The big story of the week in these parts is of course the departure of Ray McKinnon as Dundee United boss.
Saturday’s 2-0 setback at Tannadice to Inverness was their second defeat in a row and proved to be the final straw for the club’s board.
However, I think it was harsh on Raymond especially so early in the season.
Managers are getting less and less time now but I still feel sorry for him.
When United drew with Dundee in the first derby at the start of the season, I thought they were decent.
Admittedly, I haven’t seen a lot of them recently but it was still a surprise to see them part company with Raymond so soon.

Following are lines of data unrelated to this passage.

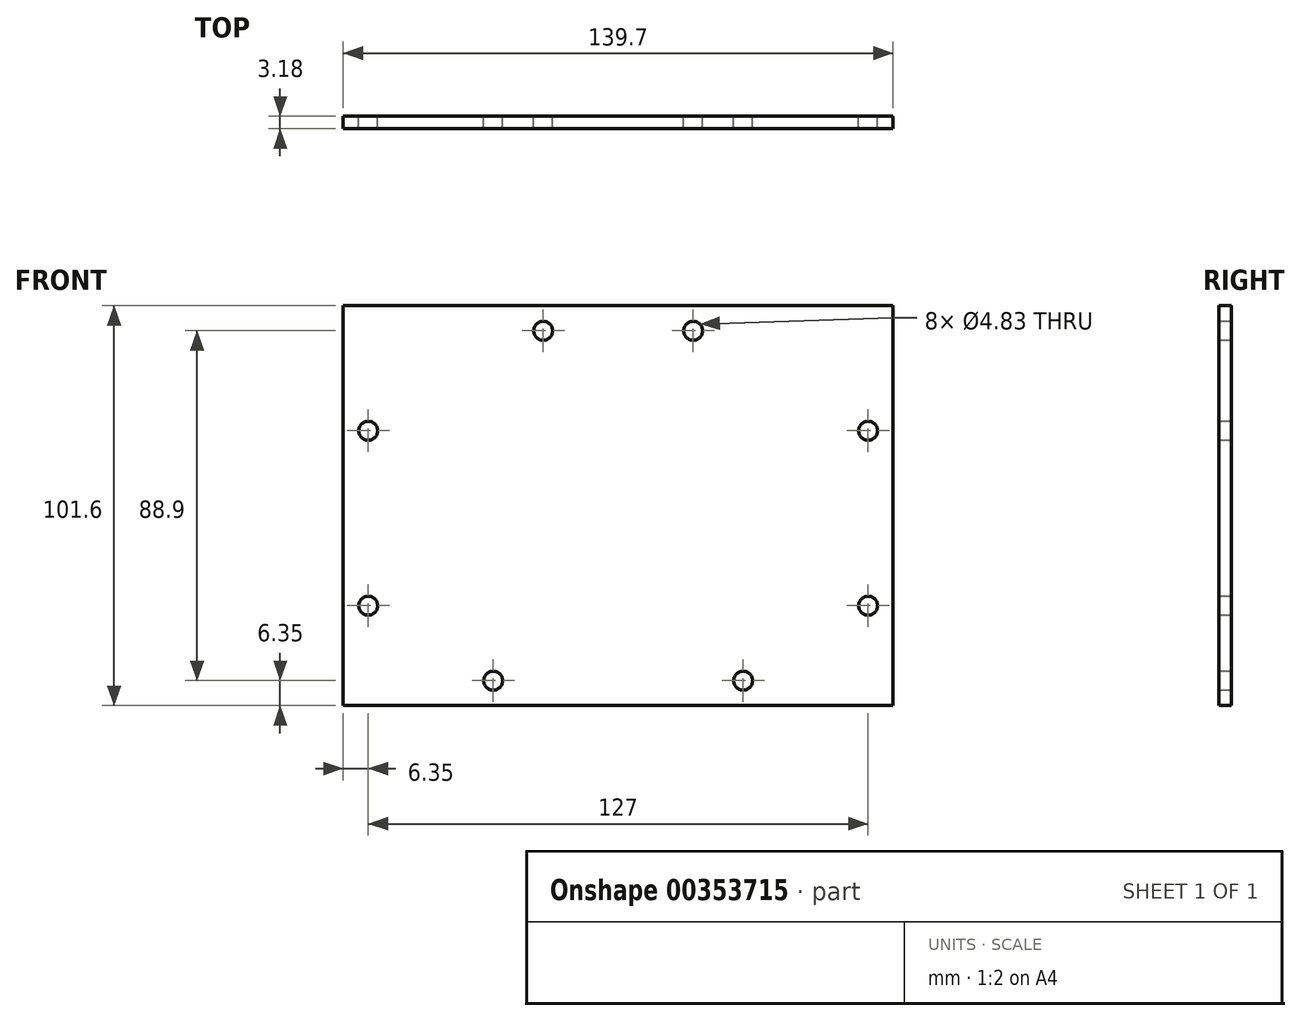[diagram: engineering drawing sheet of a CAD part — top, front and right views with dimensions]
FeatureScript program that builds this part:
annotation { "Feature Type Name" : "Feature", "Feature Type Description" : "" }
export const myFeature = defineFeature(function(context is Context, id is Id, definition is map)
    precondition{}
    {
        {
            var Q0;
            Q0=qCreatedBy(makeId("Front.planeOp"),FACE);
            var sketch = newSketch(context, id + "F0", { "sketchPlane" : qUnion([Q0])});
            skLineSegment(sketch, "E0.bottom", {"start": v(-69.85, 50.8) * mm, "end": v(69.85, 50.8) * mm});
            skLineSegment(sketch, "E0.top", {"start": v(-69.85, -50.8) * mm, "end": v(69.85, -50.8) * mm});
            skLineSegment(sketch, "E0.left", {"start": v(-69.85, 50.8) * mm, "end": v(-69.85, -50.8) * mm});
            skLineSegment(sketch, "E0.right", {"start": v(69.85, 50.8) * mm, "end": v(69.85, -50.8) * mm});
            skPoint(sketch, "E0.middle", {"position": v(0, 0) * mm});
            skSolve(sketch);
        }
        {
            var Q0;
            Q0 = qSketchRegion(id + "F0", true);
            extrude(context, id + "F1", {"entities" : qUnion([Q0]), "depth" : 3.17 * mm, "symmetric" : true});
        }
        {
            var Q0;
            Q0=makeQuery(id+"F1.opExtrude","CAP_FACE",FACE,{"disambiguationData":[OSD([sQuery(id+"F0.wireOp",EDGE,"E0.bottom"),sQuery(id+"F0.wireOp",EDGE,"E0.top"),sQuery(id+"F0.wireOp",EDGE,"E0.left"),sQuery(id+"F0.wireOp",EDGE,"E0.right")])],"isStart":false});
            var sketch = newSketch(context, id + "F2", { "sketchPlane" : qUnion([Q0])});
            skLineSegment(sketch, "E1", {"start": v(-69.85, 50.8) * mm, "end": v(-69.85, 0) * mm, "construction": true});
            skLineSegment(sketch, "E2", {"start": v(-69.85, 0) * mm, "end": v(-69.85, -25.4) * mm, "construction": true});
            skLineSegment(sketch, "E3", {"start": v(-69.85, 50.8) * mm, "end": v(-63.5, 50.8) * mm, "construction": true});
            skLineSegment(sketch, "E4", {"start": v(-63.5, 50.8) * mm, "end": v(-63.5, -50.8) * mm, "construction": true});
            skLineSegment(sketch, "E5", {"start": v(-69.85, 50.8) * mm, "end": v(-69.85, 19.05) * mm, "construction": true});
            skLineSegment(sketch, "E6", {"start": v(-69.85, 19.05) * mm, "end": v(69.85, 19.05) * mm, "construction": true});
            skPoint(sketch, "E7", {"position": v(-63.5, 19.05) * mm});
            skCircle(sketch, "E8", {"center": v(-63.5, 19.05) * mm, "radius": 2.41 * mm});
            skLineSegment(sketch, "E9", {"start": v(-69.85, -25.4) * mm, "end": v(69.85, -25.4) * mm, "construction": true});
            skPoint(sketch, "E10", {"position": v(-63.5, -25.4) * mm});
            skCircle(sketch, "E11", {"center": v(-63.5, -25.4) * mm, "radius": 2.41 * mm});
            skLineSegment(sketch, "E12", {"start": v(69.85, 50.8) * mm, "end": v(69.85, 44.45) * mm, "construction": true});
            skLineSegment(sketch, "E13", {"start": v(69.85, 44.45) * mm, "end": v(-69.85, 44.45) * mm, "construction": true});
            skLineSegment(sketch, "E14", {"start": v(69.85, 50.8) * mm, "end": v(63.5, 50.8) * mm, "construction": true});
            skLineSegment(sketch, "E15", {"start": v(63.5, 50.8) * mm, "end": v(63.5, -50.8) * mm, "construction": true});
            skLineSegment(sketch, "E16", {"start": v(69.85, -50.8) * mm, "end": v(69.85, -44.45) * mm, "construction": true});
            skLineSegment(sketch, "E17", {"start": v(69.85, -44.45) * mm, "end": v(-69.85, -44.45) * mm, "construction": true});
            skLineSegment(sketch, "E18", {"start": v(69.85, -50.8) * mm, "end": v(31.75, -50.8) * mm, "construction": true});
            skLineSegment(sketch, "E19", {"start": v(-69.85, -50.8) * mm, "end": v(-31.75, -50.8) * mm, "construction": true});
            skLineSegment(sketch, "E20", {"start": v(-31.75, -50.8) * mm, "end": v(-31.75, -44.45) * mm, "construction": true});
            skLineSegment(sketch, "E21", {"start": v(31.75, -50.8) * mm, "end": v(31.75, -44.45) * mm, "construction": true});
            skLineSegment(sketch, "E22", {"start": v(-69.85, 50.8) * mm, "end": v(-19.05, 50.8) * mm, "construction": true});
            skLineSegment(sketch, "E23", {"start": v(-69.85, 50.8) * mm, "end": v(19.05, 50.8) * mm, "construction": true});
            skLineSegment(sketch, "E24", {"start": v(-19.05, 50.8) * mm, "end": v(-19.05, 44.45) * mm, "construction": true});
            skLineSegment(sketch, "E25", {"start": v(19.05, 50.8) * mm, "end": v(19.05, 44.45) * mm, "construction": true});
            skCircle(sketch, "E26", {"center": v(-31.75, -44.45) * mm, "radius": 2.41 * mm});
            skCircle(sketch, "E27", {"center": v(31.75, -44.45) * mm, "radius": 2.41 * mm});
            skCircle(sketch, "E28", {"center": v(63.5, -25.4) * mm, "radius": 2.41 * mm});
            skCircle(sketch, "E29", {"center": v(63.5, 19.05) * mm, "radius": 2.41 * mm});
            skCircle(sketch, "E30", {"center": v(19.05, 44.45) * mm, "radius": 2.41 * mm});
            skCircle(sketch, "E31", {"center": v(-19.05, 44.45) * mm, "radius": 2.41 * mm});
            skSolve(sketch);
        }
        {
            var Q0;
            Q0 = qSketchRegion(id + "F2", true);
            extrude(context, id + "F3", {"entities" : qUnion([Q0]), "operationType" : NewBodyOperationType.REMOVE, "depth" : 25.4 * mm, "symmetric" : true});
        }
    });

Obviously financial considerations will have played a part in the decision but how much longer can United go on chopping and changing managers?
There has to be a solid basis for the club to try and build.

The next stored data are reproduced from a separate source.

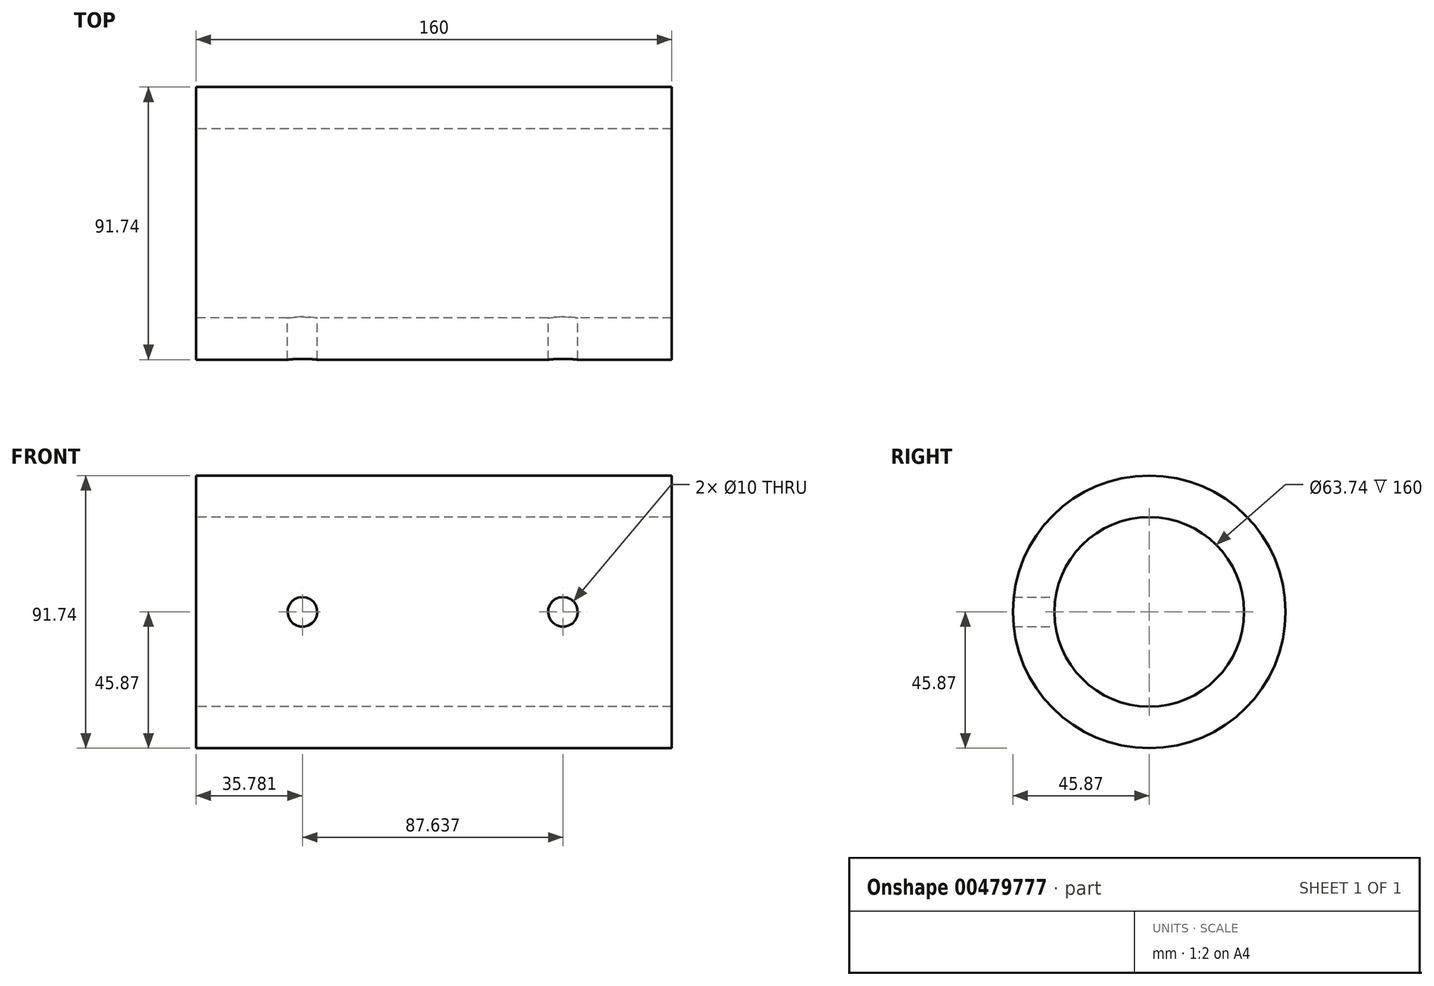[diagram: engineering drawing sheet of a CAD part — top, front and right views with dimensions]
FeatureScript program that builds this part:
annotation { "Feature Type Name" : "Feature", "Feature Type Description" : "" }
export const myFeature = defineFeature(function(context is Context, id is Id, definition is map)
    precondition{}
    {
        {
            var Q0;
            Q0=qCreatedBy(makeId("Front.planeOp"),FACE);
            var sketch = newSketch(context, id + "F0", { "sketchPlane" : qUnion([Q0])});
            skLineSegment(sketch, "E0.bottom", {"start": v(-79.6, 45.87) * mm, "end": v(80.4, 45.87) * mm});
            skLineSegment(sketch, "E0.top", {"start": v(-79.6, 31.87) * mm, "end": v(80.4, 31.87) * mm});
            skLineSegment(sketch, "E0.left", {"start": v(-79.6, 45.87) * mm, "end": v(-79.6, 31.87) * mm});
            skLineSegment(sketch, "E0.right", {"start": v(80.4, 45.87) * mm, "end": v(80.4, 31.87) * mm});
            skLineSegment(sketch, "E1", {"start": v(0, 0) * mm, "end": v(119.38, 0) * mm});
            skCircle(sketch, "E2", {"center": v(-1.84, 0) * mm, "radius": 22.42 * mm});
            skSolve(sketch);
        }
        {
            var Q0;
            Q0=makeQuery(id+"F0.imprint","IMPRINT",FACE,{"disambiguationData":[TD([[makeQuery(id+"F0.imprint","IMPRINT",EDGE,{"derivedFrom":sQuery(id+"F0.wireOp",EDGE,"E0.bottom")}),-1.0]])]});
            var Q1;
            Q1=sQuery(id+"F0.wireOp",EDGE,"E1");
            revolve(context, id + "F1", {"entities" : qUnion([Q0]), "axis" : qUnion([Q1]), "revolveType" : RevolveType.FULL});
        }
        {
            var Q0;
            Q0=qCreatedBy(makeId("Front.planeOp"),FACE);
            var sketch = newSketch(context, id + "F2", { "sketchPlane" : qUnion([Q0])});
            skLineSegment(sketch, "E3", {"start": v(-43.82, 42.46) * mm, "end": v(-43.82, -36.52) * mm});
            skCircle(sketch, "E4", {"center": v(-43.82, 0) * mm, "radius": 5 * mm});
            skSolve(sketch);
        }
        {
            var Q0;
            {var subQ0=sQuery(id+"F2.wireOp",EDGE,"E4");var subQ1=sQuery(id+"F2.wireOp",EDGE,"E3");var subQ2=makeQuery(id+"F2.imprint","INTERSECT",VERTEX,{"disambiguationData":[OD(0.0)],"derivedFrom":[subQ1,subQ0]});Q0=makeQuery(id+"F2.imprint","IMPRINT",FACE,{"disambiguationData":[TD([[makeQuery(id+"F2.imprint","IMPRINT",EDGE,{"disambiguationData":[TD([[subQ2,1.0]])],"derivedFrom":subQ1}),1.0]])]});}
            var Q1;
            {var subQ0=sQuery(id+"F2.wireOp",EDGE,"E4");var subQ1=sQuery(id+"F2.wireOp",EDGE,"E3");var subQ2=makeQuery(id+"F2.imprint","INTERSECT",VERTEX,{"disambiguationData":[OD(0.0)],"derivedFrom":[subQ1,subQ0]});Q1=makeQuery(id+"F2.imprint","IMPRINT",FACE,{"disambiguationData":[TD([[makeQuery(id+"F2.imprint","IMPRINT",EDGE,{"disambiguationData":[TD([[subQ2,1.0]])],"derivedFrom":subQ1}),-1.0]])]});}
            extrude(context, id + "F3", {"entities" : qUnion([Q0, Q1]), "operationType" : NewBodyOperationType.REMOVE, "endBound" : BoundingType.THROUGH_ALL, "depth" : 25 * mm});
        }
        {
            var Q0;
            Q0=makeQuery(id+"F3.boolean.opBoolean","COPY",FACE,{"derivedFrom":makeQuery(id+"F3.opExtrude","SWEPT_FACE",FACE,{"disambiguationData":[OSD([sQuery(id+"F2.wireOp",EDGE,"E4")])]})});
            var Q1;
            Q1=qCreatedBy(makeId("Right.planeOp"),FACE);
            mirror(context, id + "F4", {"patternType" : MirrorType.FACE, "faces" : qUnion([Q0]), "mirrorPlane" : qUnion([Q1])});
        }
        {
            var Q0;
            Q0=sQuery(id+"F0.wireOp",EDGE,"E2");
            extrude(context, id + "F5", {"bodyType" : ToolBodyType.SURFACE, "surfaceEntities" : qUnion([Q0]), "endBound" : BoundingType.THROUGH_ALL, "depth" : 25 * mm, "offsetDistance" : 25 * mm});
        }
    });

With Raymond being an ex-player, you would think he would be the one who would get the time but it didn’t seem to be.
The players have to accept their share of blame as well. They will no doubt all come out and say how sorry they are that the manager has been sacked.
But they still have their contracts and that’s modern-day football unfortunately.
Raymond will probably reflect on some signings he maybe wishes he hadn’t made.
It is a hard one because United weren’t going to bust the bank when they were relegated but some of the players they have brought in have done it at Premiership level.
So the fact they are struggling is a concern as well. Is there a problem within the team, are they not getting on or do they simply not fancy it in the Championship?
I don’t know but one thing I am certain about is that I genuinely feel sorry for Ray – it is a hard one for him.
I think the desperation for United to get back up to the Premiership has been the major factor in his sacking but after the recent Dunfermline game they were right up there. It is so fickle and very strange.
As to his successor . . . there are a lot of names in the frame such as John Hughes, Jim McIntyre and Steven Pressley but I would have gone for Alan Stubbs.
However, it now seems he has ruled himself out of the running.
Whether to take the job is a big decision for whoever United go for. He will be thinking if I don’t get them up, then I will be for the chop at the end of the season.
That could leave your CV up in the air. I certainly wouldn’t like to guess how many managers United have had in recent years.
In complete contrast, Brechin are at the bottom of the Championship without a win to their name but there is absolutely no suggestion that their manager Darren Dods’ position is under any threat.
I remember when I was at Forfar when he started and they were rock bottom but the board stayed faithful to him and he kept them up. The next season, he won promotion which just shows you are sometimes better giving bosses time.
There is though one manager who may be living on borrowed time – Rangers boss Pedro Caixinha.
His side lost again to Motherwell in the semi-final of the Betfred Cup at the weekend with Caixinha then slaughtering his players, calling them an embarrassment to the club.
I think I said at the start of the season that if he survives until Christmas I would be amazed and my opinion hasn’t changed.
They seem to have one or two results then a massive bump.
Caixinha certainly seems to give journalists plenty of ammo. To come out and have a go at your players like that is quite a strange one.
He picks them and he signed them so we will wait and see.
As a Motherwell fan it will be great to see them in the final but it looked like Rangers thought they just had to turn up to win the semi.
I was on the bench for Arbroath at the weekend as we hit a magnificent seven goals against Airdrie at Gayfield with only one in reply.
The lads were brilliant and it was good to see the goals being shared around as well.
We actually went 1-0 down and I said to the gaffer Dick Campbell that I would take 1-1 at half-time but we went in 4-1 up.
To be fair, our keeper David Hutton made a great save when it was 2-1 for us which was good to see.
But I felt sorry for the young Airdrie goalie Rohan Ferguson.
He didn’t do too well at a few of the goals so I just went on the pitch at the end to put an arm around him and tell him not to feel sorry for himself but to keep going.
It is the loneliest place in the world as a keeper when you let in seven – believe me I have been there myself loads of times.